Saturday, May 23, 2009

When Sekhmet Almost Destroyed Mankind

Taken from a side chapel of Sety I.

Stone carving of Sekhmet.

In the beginning mankind was grateful to Re for the benefits that he conferred upon them, and they worshipped him and supplied all things necessary for his service. After a while, however, they became tired of doing this and claimed that Re had grown old, and no need for further offerings, so supplies for the temples diminished.

Re consulted with the Council of the Gods as to what he should do, but he did it secretly so that mankind should not know what he was about to do. The gods came together and grouped themselves around Re, and asked him what he wished to say. Fist he consulted the god Nun, because he was the God of the Watery Waste and older than the other gods. Nun advised him to send his Eye against mankind. Now his Eye was his daughter Sekhmet, sometimes known as Hathor. In her form of Sekhmet she was a fierce lioness fond of hunting, and stood for thefierce rays of the midday sun. She went forth and slew man in the valley and in the desert where they had taken refuge. Then Re was sorry for mankind and called to the goddess to cease her work and come to him in peace, as mankind had been punished enough. But the lioness roared and said "I swore by my life that when I gained mastery over men it was very satisfying to my heart." Then again Re took council with the gods to see how he could stop Sekhmet's slaughter, as she was devouring mankind and wading in their blood.
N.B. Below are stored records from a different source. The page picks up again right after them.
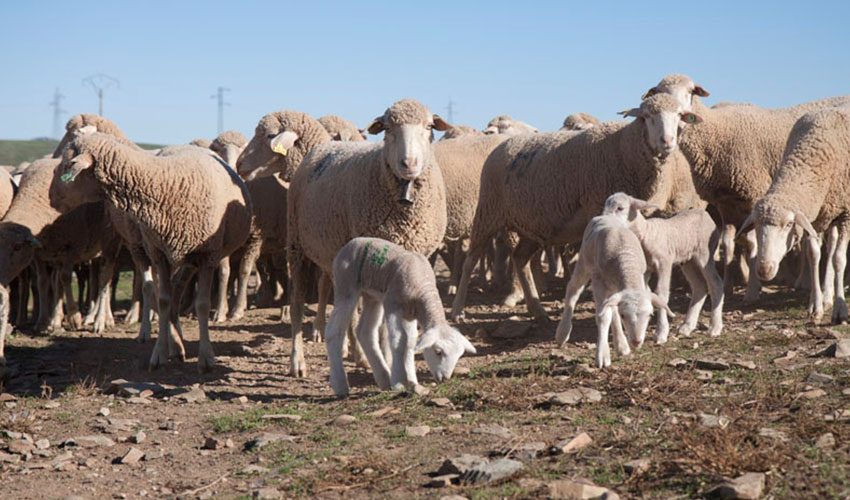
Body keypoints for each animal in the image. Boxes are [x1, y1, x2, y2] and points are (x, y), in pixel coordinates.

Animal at [324, 236, 474, 396]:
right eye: (438, 352)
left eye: (459, 355)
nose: (445, 378)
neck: (423, 289)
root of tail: (351, 242)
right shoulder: (392, 303)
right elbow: (399, 339)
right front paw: (399, 382)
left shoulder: (410, 313)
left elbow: (410, 341)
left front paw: (413, 382)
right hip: (346, 286)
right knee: (333, 331)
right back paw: (340, 385)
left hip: (372, 296)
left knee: (365, 331)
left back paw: (384, 379)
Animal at [454, 93, 700, 324]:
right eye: (646, 116)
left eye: (679, 115)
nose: (667, 140)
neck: (623, 147)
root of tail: (502, 144)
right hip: (488, 212)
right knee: (470, 260)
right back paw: (458, 310)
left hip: (533, 224)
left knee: (519, 259)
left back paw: (537, 309)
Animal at [552, 215, 672, 368]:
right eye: (624, 315)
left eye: (650, 315)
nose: (637, 341)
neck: (626, 261)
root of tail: (605, 216)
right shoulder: (598, 281)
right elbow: (603, 316)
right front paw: (602, 355)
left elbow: (611, 312)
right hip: (585, 260)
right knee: (573, 289)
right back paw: (563, 332)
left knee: (611, 307)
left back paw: (621, 345)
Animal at [596, 191, 724, 340]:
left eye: (620, 208)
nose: (603, 219)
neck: (646, 234)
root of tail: (706, 214)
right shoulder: (645, 270)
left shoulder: (664, 262)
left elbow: (661, 294)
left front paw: (661, 332)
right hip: (688, 260)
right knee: (699, 286)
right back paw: (686, 327)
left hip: (705, 253)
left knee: (715, 283)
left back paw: (714, 327)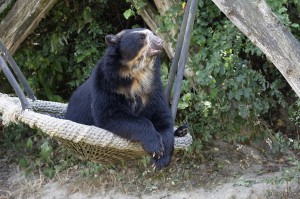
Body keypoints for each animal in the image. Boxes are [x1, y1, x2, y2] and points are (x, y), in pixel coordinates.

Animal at [63, 27, 176, 168]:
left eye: (153, 34)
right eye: (141, 39)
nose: (160, 42)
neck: (136, 73)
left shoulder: (152, 88)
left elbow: (161, 115)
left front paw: (162, 157)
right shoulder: (107, 86)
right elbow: (111, 115)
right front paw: (155, 146)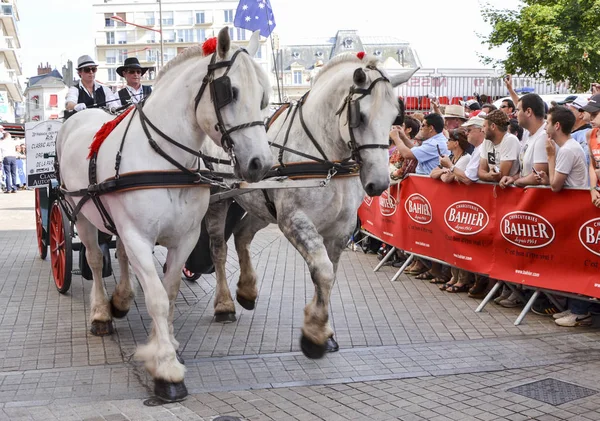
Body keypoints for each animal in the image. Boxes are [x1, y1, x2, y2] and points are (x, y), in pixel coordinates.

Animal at [56, 29, 272, 400]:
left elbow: (169, 292)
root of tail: (83, 116)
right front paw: (167, 371)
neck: (166, 161)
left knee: (120, 255)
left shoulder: (184, 237)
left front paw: (166, 342)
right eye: (229, 91)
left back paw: (121, 299)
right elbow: (156, 297)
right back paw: (101, 314)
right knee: (95, 260)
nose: (260, 164)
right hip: (81, 215)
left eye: (263, 96)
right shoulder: (139, 237)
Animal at [199, 51, 414, 354]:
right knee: (218, 248)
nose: (380, 183)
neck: (326, 158)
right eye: (359, 116)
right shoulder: (294, 220)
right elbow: (322, 271)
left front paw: (324, 330)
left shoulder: (341, 228)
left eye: (396, 115)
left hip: (262, 206)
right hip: (217, 200)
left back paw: (247, 290)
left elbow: (329, 274)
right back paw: (224, 305)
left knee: (241, 235)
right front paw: (314, 334)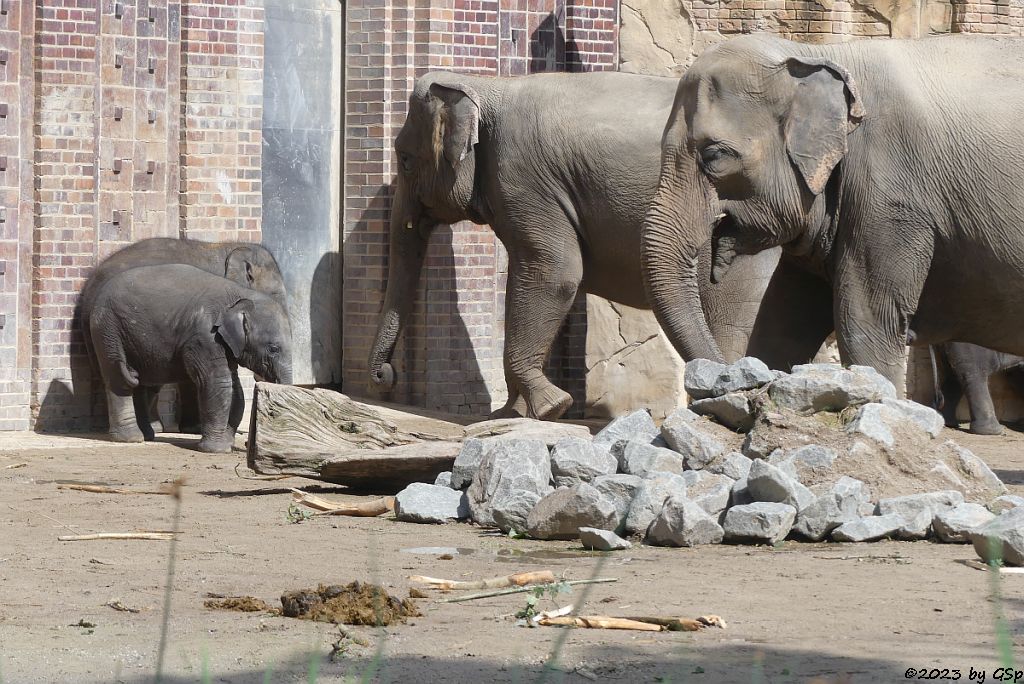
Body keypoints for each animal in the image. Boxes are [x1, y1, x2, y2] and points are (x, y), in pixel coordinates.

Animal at [372, 70, 778, 421]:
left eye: (405, 160)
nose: (385, 376)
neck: (486, 85)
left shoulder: (523, 178)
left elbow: (554, 274)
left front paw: (551, 407)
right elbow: (528, 279)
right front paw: (509, 415)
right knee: (733, 312)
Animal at [643, 34, 1024, 389]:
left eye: (714, 156)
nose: (727, 373)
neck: (813, 53)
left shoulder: (890, 198)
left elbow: (864, 321)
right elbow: (783, 317)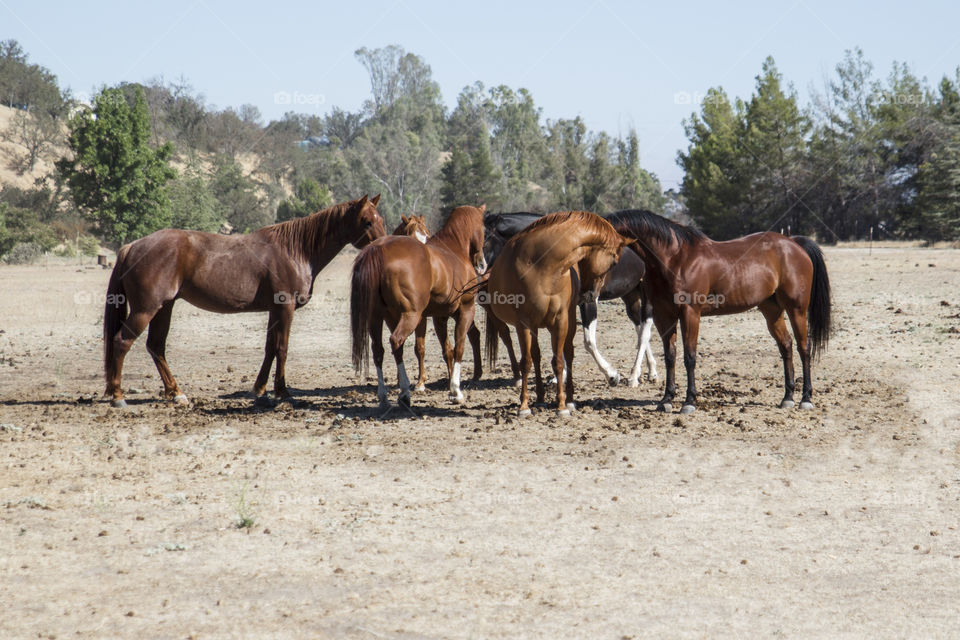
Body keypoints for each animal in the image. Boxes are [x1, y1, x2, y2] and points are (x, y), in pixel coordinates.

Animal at [104, 192, 386, 408]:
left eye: (380, 219)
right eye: (366, 222)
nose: (382, 245)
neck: (295, 251)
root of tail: (131, 247)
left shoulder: (275, 310)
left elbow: (270, 348)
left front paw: (259, 390)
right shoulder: (285, 308)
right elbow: (282, 348)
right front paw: (282, 392)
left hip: (164, 307)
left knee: (156, 346)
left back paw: (176, 393)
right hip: (146, 309)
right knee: (122, 342)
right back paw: (118, 396)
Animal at [350, 202, 488, 408]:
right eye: (484, 228)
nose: (481, 264)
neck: (454, 249)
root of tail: (379, 250)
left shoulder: (440, 316)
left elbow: (447, 350)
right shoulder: (465, 310)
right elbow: (459, 347)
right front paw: (455, 390)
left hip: (377, 317)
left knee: (379, 350)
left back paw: (384, 396)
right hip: (410, 315)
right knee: (396, 341)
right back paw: (404, 393)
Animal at [484, 212, 656, 388]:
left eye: (485, 239)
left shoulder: (588, 301)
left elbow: (588, 341)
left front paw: (611, 375)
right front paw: (560, 377)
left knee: (645, 331)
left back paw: (638, 376)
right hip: (630, 295)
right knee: (639, 327)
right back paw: (648, 371)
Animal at [608, 210, 832, 416]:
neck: (674, 259)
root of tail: (793, 243)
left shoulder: (690, 314)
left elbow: (689, 357)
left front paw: (689, 402)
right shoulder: (664, 316)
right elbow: (670, 356)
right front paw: (666, 400)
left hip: (797, 310)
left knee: (804, 348)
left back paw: (806, 398)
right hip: (772, 311)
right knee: (786, 346)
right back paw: (788, 397)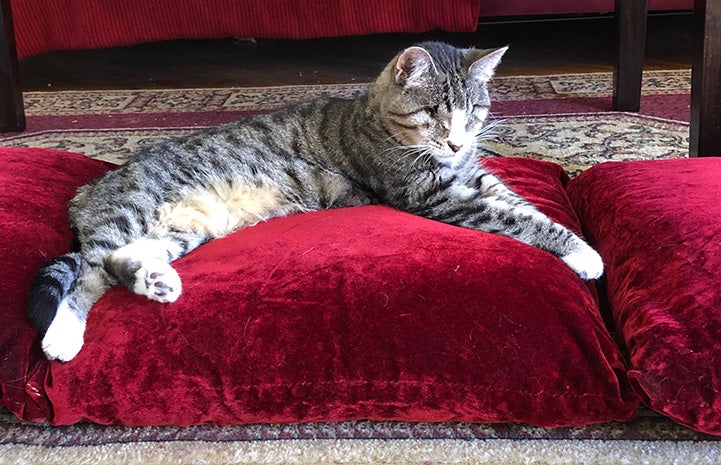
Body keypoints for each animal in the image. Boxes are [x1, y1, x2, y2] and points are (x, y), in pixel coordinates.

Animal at [26, 42, 600, 362]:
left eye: (474, 112)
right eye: (435, 113)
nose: (458, 143)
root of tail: (88, 189)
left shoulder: (476, 178)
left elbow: (521, 204)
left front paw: (577, 242)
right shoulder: (434, 196)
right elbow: (514, 218)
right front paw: (585, 255)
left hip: (182, 227)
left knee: (120, 262)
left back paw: (156, 281)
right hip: (133, 210)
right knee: (89, 273)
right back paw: (62, 337)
The gods advised Re to give Sekhmet beer, of which she was very fond. So large quantities of beer were brewed and mixed with some Kharkady so that it resembled blood. Then when the goddess was resting this was poured upon the fields where she was about to hunt next morning, and it reached the height of four spans. And his Majesty Re said "I will protect men with this beer which I have made." And when the goddess went out at daybreak she found all the ground flooded with liquid. She admired her face in the flood, and then she drank the beer and her heart became glad, and she did not know in what part of the land she was, and because she was drunk she fell asleep and mankind was saved. And the Majesty of this god said to Sekhmet "Come in peace." Ever since that time jars of soporific beer have been prepared at the festivals of sekhmet-Hathor, and at Dendera there was a festival of Drunkeness.
- Egyptian Legends and Stories, M.V. Seton-Williams, Barnes&Nobles, 1999. Pg 22-23.